Foliar fungicides and insecticides also are applied to protect yield potential.
“We don’t see quite a consistent result here in the north because of the shorter growing season, but I tell my guys when we’re trying to make the decision whether or not to spray that and we hit that R2 to R3 window, if we’ve had a few rains that come in or we start getting that heavy dew in the morning where that canopy is wet every day, we’re more likely to see a profit from the use of those foliar fungicides,” Ebelhar said.
“When it’s dry and there is no moisture in the canopy, there really is no need to spend the money on those foliar fungicide products.”
In terms of nutrient management for soybeans, potash is a key component.
“We’ve had a tendency over the years to kind of treat beans like a stepchild crop. We tend to fertilizer all of our phosphate and potash in front of corn, and then we hope it’s still available another year or two down the road for our soybean crop,” Ebelhar said.
“In our higher organic matter soils, we do a pretty good job holding on to potash, but when we get into the low organic matter timber-type soils, we can throw a lot of potash out there, and we don’t have enough exchange sites to hold it all.

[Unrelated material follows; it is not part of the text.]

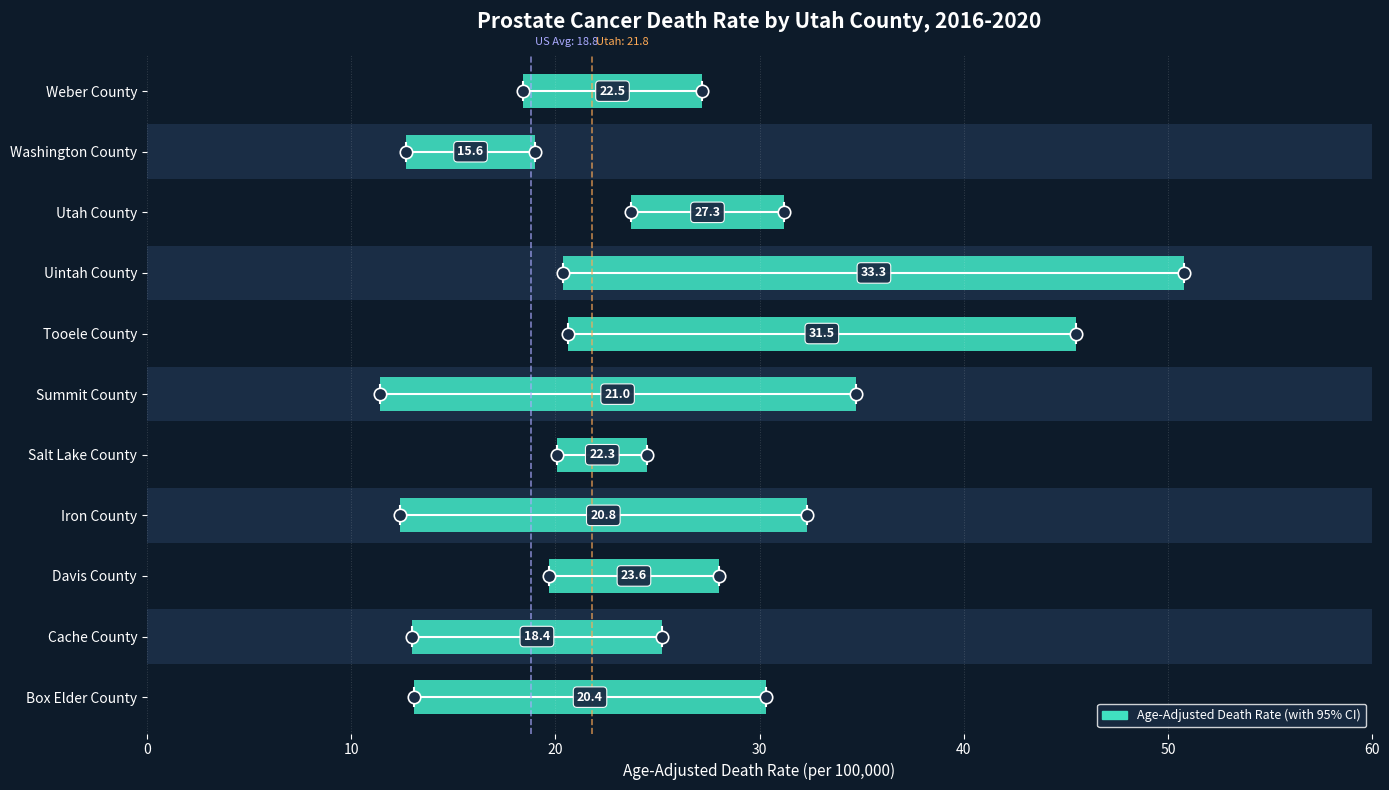

What is the ratio of the value at Box Elder County to the value at Weber County?

0.9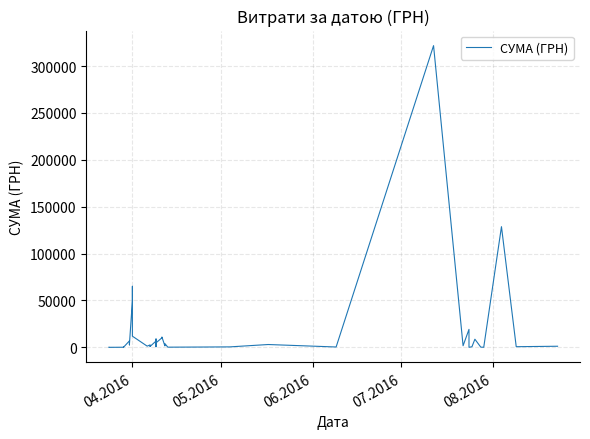

How many points are higher than both their immediate neighbors (excluding endpoints)?

13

“Beans are a huge user of potash. I’m not shooting for 40-bushel beans anymore. I’m shooting for 70-bushel beans. That’s almost twice the amount of potash that we took off in a path when we look at it in terms of crop removal.
“We’ve had a lot of luck on our lower soils of applying potash every year instead of every two years in order to help feed that soybean crop that demands so much potash.”